The main idea of particle swarm optimization (PSO) is to imitate the social behavior of birds, and the individuals in the algorithm can quickly converge to the optimal region of the solution space, to effectively find the optimal solution to the problem. When faced with high and complex optimization problems, it is easy to fall into local optimal solutions. To this end, this paper improved and optimized the original particle swarm optimization algorithm by introducing four stages, namely, the introduction of elite reverse learning strategy, dynamic fitment-distance balance (dFDB) strategy, subpopulation evolution strategy, factor adjustment and random position update strategy, and named the improved algorithm dFDBMPSO. Firstly, the diversity of the population is enhanced by introducing the elite reverse learning strategy in the initial stage. Secondly, in order to prevent the algorithm from identifying the optimal solution more effectively, dFDB policies are added to the algorithm to provide better guidance for the birds during the search process. In addition, subpopulation evolution strategy and random location update are introduced into the algorithm as new individual update methods, which makes the search method of birds in the algorithm more flexible. Finally, the formula factor of bird location update in the algorithm is adjusted to better balance the ability of global search and local search.

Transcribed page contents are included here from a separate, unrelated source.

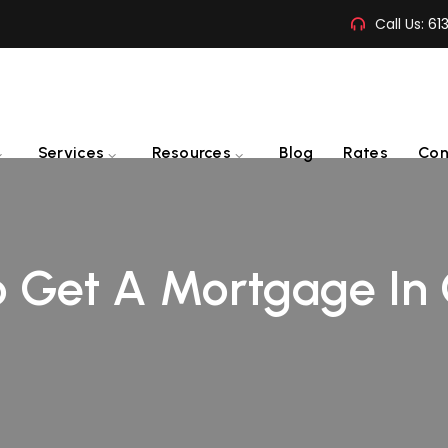
Call Us:
61
Services
Resources
Blog
Rates
Con
 Get A Mortgage In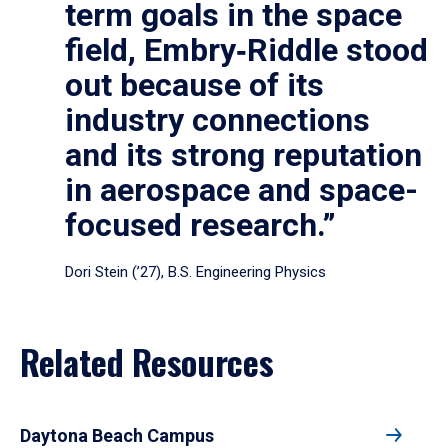
term goals in the space
field, Embry‑Riddle stood
out because of its
industry connections
and its strong reputation
in aerospace and space-
focused research.”
Dori Stein (’27), B.S. Engineering Physics
Related Resources
Daytona Beach Campus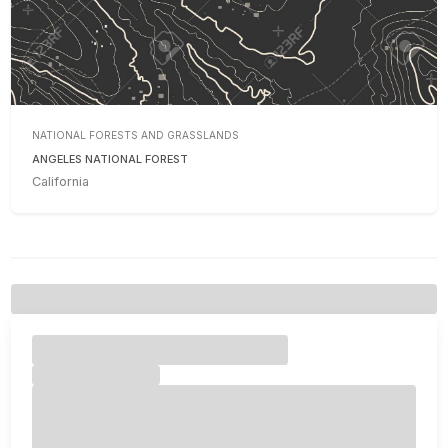
NATIONAL FORESTS AND GRASSLANDS
ANGELES NATIONAL FOREST
California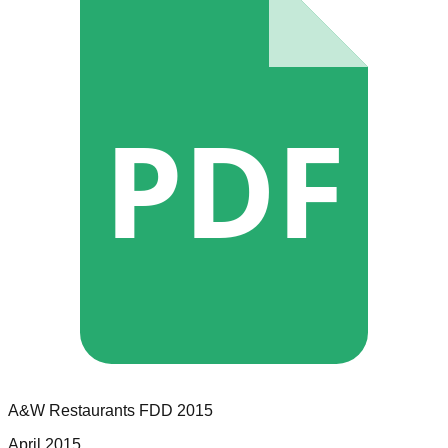
PDF
A&W Restaurants
FDD
2015
April 2015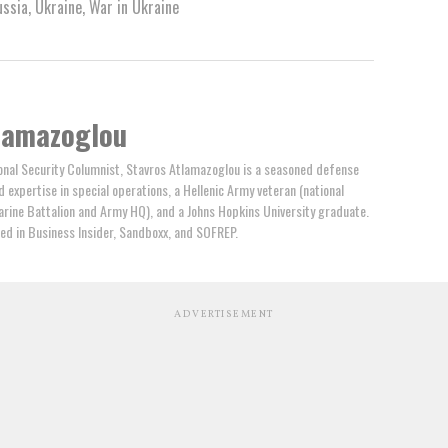
ussia
,
Ukraine
,
War in Ukraine
lamazoglou
nal Security Columnist, Stavros Atlamazoglou is a seasoned defense
ed expertise in special operations, a Hellenic Army veteran (national
arine Battalion and Army HQ), and a Johns Hopkins University graduate.
ed in Business Insider, Sandboxx, and SOFREP.
ADVERTISEMENT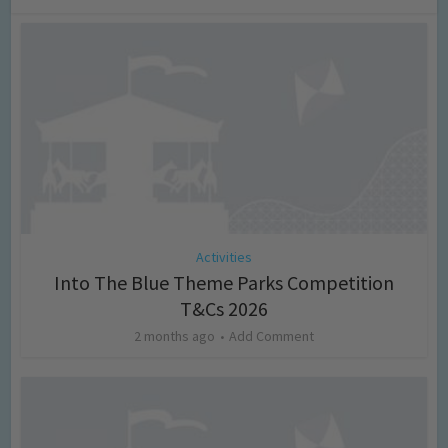
Activities
Into The Blue Theme Parks Competition
T&Cs 2026
2 months ago
Add Comment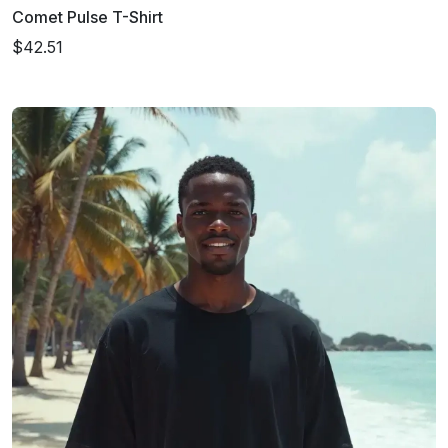
Comet Pulse T-Shirt
$42.51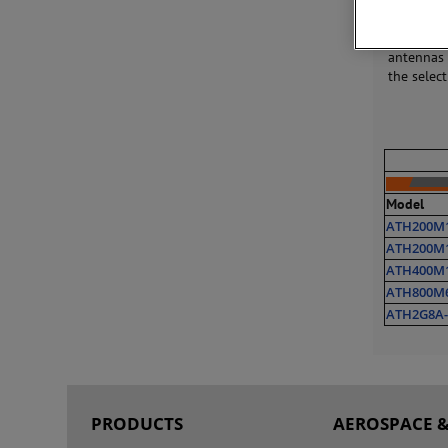
Our RF ho
helping t
antennas 
the selec
Model
ATH200M
ATH200M
ATH400M
ATH800M
ATH2G8A-
PRODUCTS
AEROSPACE &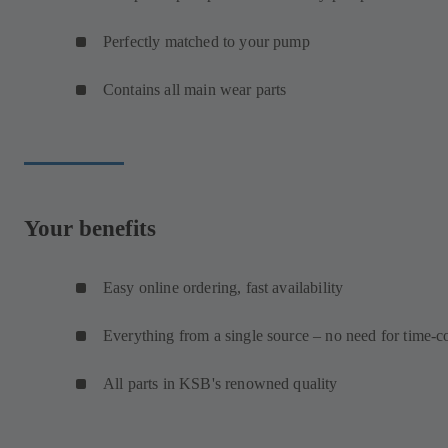
Perfectly matched to your pump
Contains all main wear parts
Your benefits
Easy online ordering, fast availability
Everything from a single source – no need for time-c
All parts in KSB's renowned quality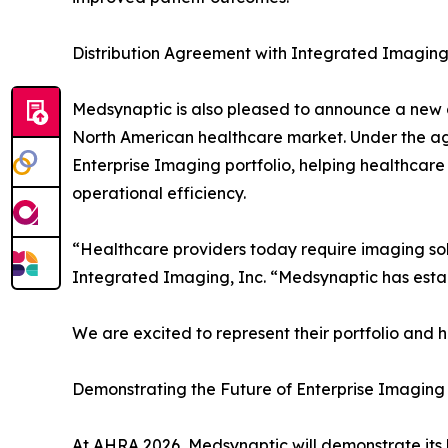
Distribution Agreement with Integrated Imaging,
Medsynaptic is also pleased to announce a new d
North American healthcare market. Under the a
Enterprise Imaging portfolio, helping healthcare 
operational efficiency.
“Healthcare providers today require imaging sol
Integrated Imaging, Inc. “Medsynaptic has estab
We are excited to represent their portfolio and 
Demonstrating the Future of Enterprise Imaging
At AHRA 2026, Medsynaptic will demonstrate its l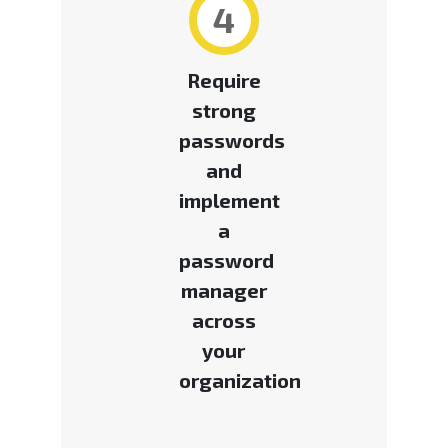
4
Require
strong
passwords
and
implement
a
password
manager
across
your
organization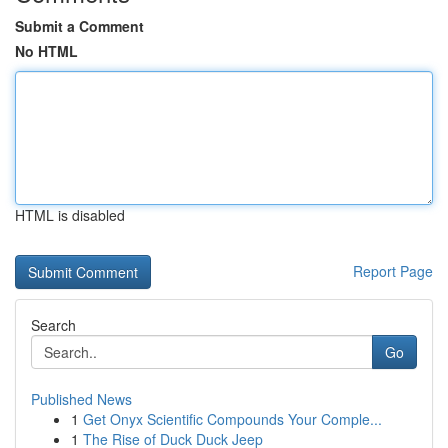
Submit a Comment
No HTML
HTML is disabled
Report Page
Search
Go
Published News
1
Get Onyx Scientific Compounds Your Comple...
1
The Rise of Duck Duck Jeep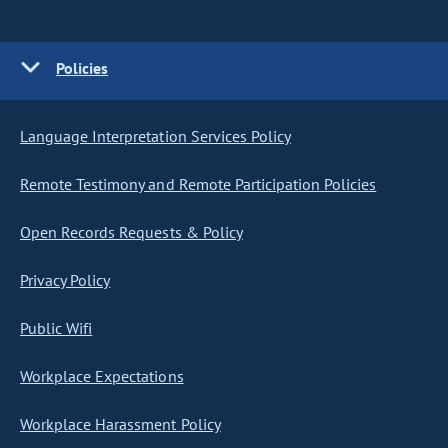
Policies
Language Interpretation Services Policy
Remote Testimony and Remote Participation Policies
Open Records Requests & Policy
Privacy Policy
Public Wifi
Workplace Expectations
Workplace Harassment Policy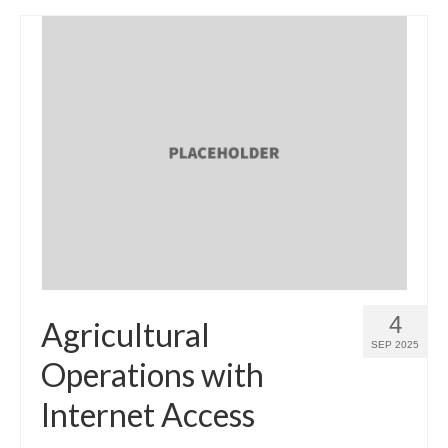
4
Agricultural
SEP 2025
Operations with
Internet Access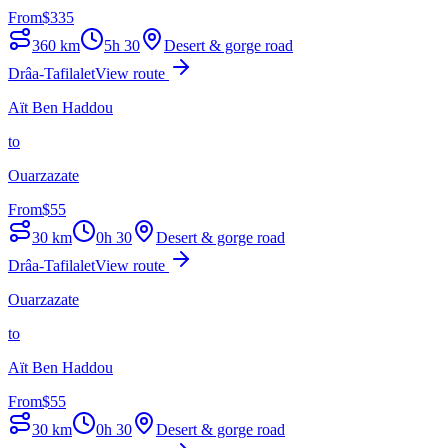
From
$
335
360
km
5h 30
Desert & gorge road
Drâa-Tafilalet
View route
Aït Ben Haddou
to
Ouarzazate
From
$
55
30
km
0h 30
Desert & gorge road
Drâa-Tafilalet
View route
Ouarzazate
to
Aït Ben Haddou
From
$
55
30
km
0h 30
Desert & gorge road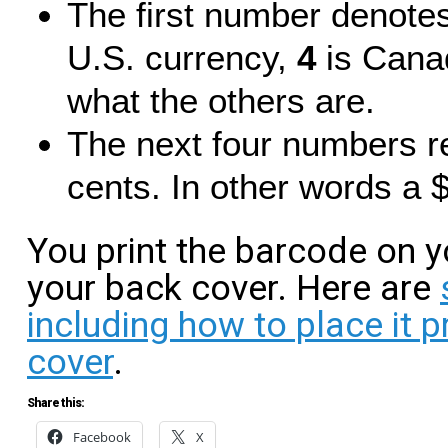
The first number denote
U.S. currency,
4
is Canad
what the others are.
The next four numbers re
cents. In other words a 
You print the barcode on y
your back cover. Here are
including how to place it 
cover
.
Share this:
Facebook
X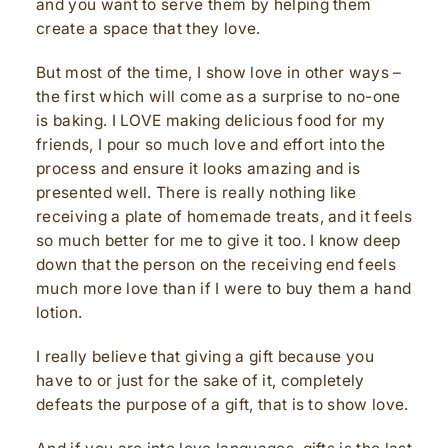
and you want to serve them by helping them
create a space that they love.
But most of the time, I show love in other ways –
the first which will come as a surprise to no-one
is baking. I LOVE making delicious food for my
friends, I pour so much love and effort into the
process and ensure it looks amazing and is
presented well. There is really nothing like
receiving a plate of homemade treats, and it feels
so much better for me to give it too. I know deep
down that the person on the receiving end feels
much more love than if I were to buy them a hand
lotion.
I really believe that giving a gift because you
have to or just for the sake of it, completely
defeats the purpose of a gift, that is to show love.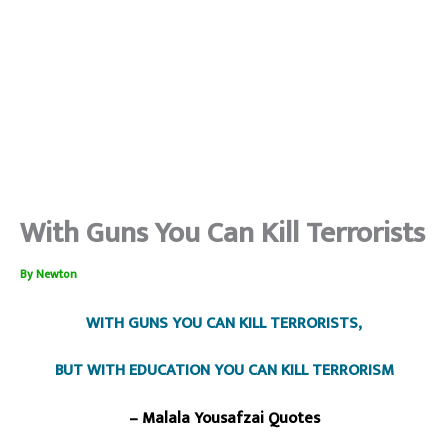
With Guns You Can Kill Terrorists
By
Newton
WITH GUNS YOU CAN KILL TERRORISTS,
BUT WITH EDUCATION YOU CAN KILL TERRORISM
– Malala Yousafzai Quotes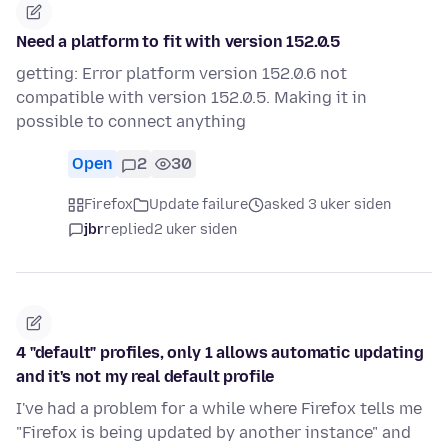
Need a platform to fit with version 152.0.5
getting: Error platform version 152.0.6 not
compatible with version 152.0.5. Making it in
possible to connect anything
Open
2
30
Firefox
Update failure
asked 3 uker siden
jbr
replied
2 uker siden
4 "default" profiles, only 1 allows automatic updating
and it's not my real default profile
I've had a problem for a while where Firefox tells me
"Firefox is being updated by another instance" and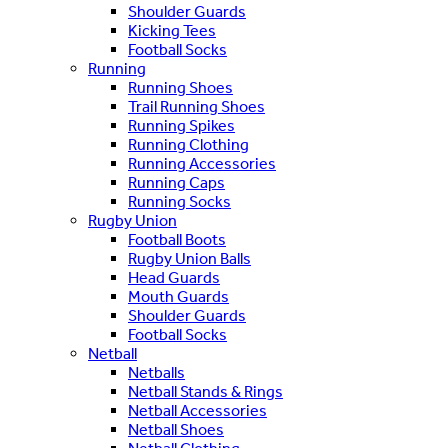
Shoulder Guards
Kicking Tees
Football Socks
Running
Running Shoes
Trail Running Shoes
Running Spikes
Running Clothing
Running Accessories
Running Caps
Running Socks
Rugby Union
Football Boots
Rugby Union Balls
Head Guards
Mouth Guards
Shoulder Guards
Football Socks
Netball
Netballs
Netball Stands & Rings
Netball Accessories
Netball Shoes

In this paper, to test the performance of the proposed algorithm, the proposed algorithm is compared with a variety of comparison algorithms in different dimensions of the CEC2020 test set, four engineering design problems, two other truss topology optimization problems, and parameter optimization problems based on VCCS-FOPID vehicle control system. The experimental results show that the newly developed algorithm is superior to the previous algorithm. In addition, a new grey prediction model RC_TDGM (1,1,r,ξ, Csz) based on triangular residual correction and dFDBMPSO is proposed and applied to the forecast of global biofuel production. The predicted results are closer to the trend of the original data, which further verifies the competitiveness of the algorithm.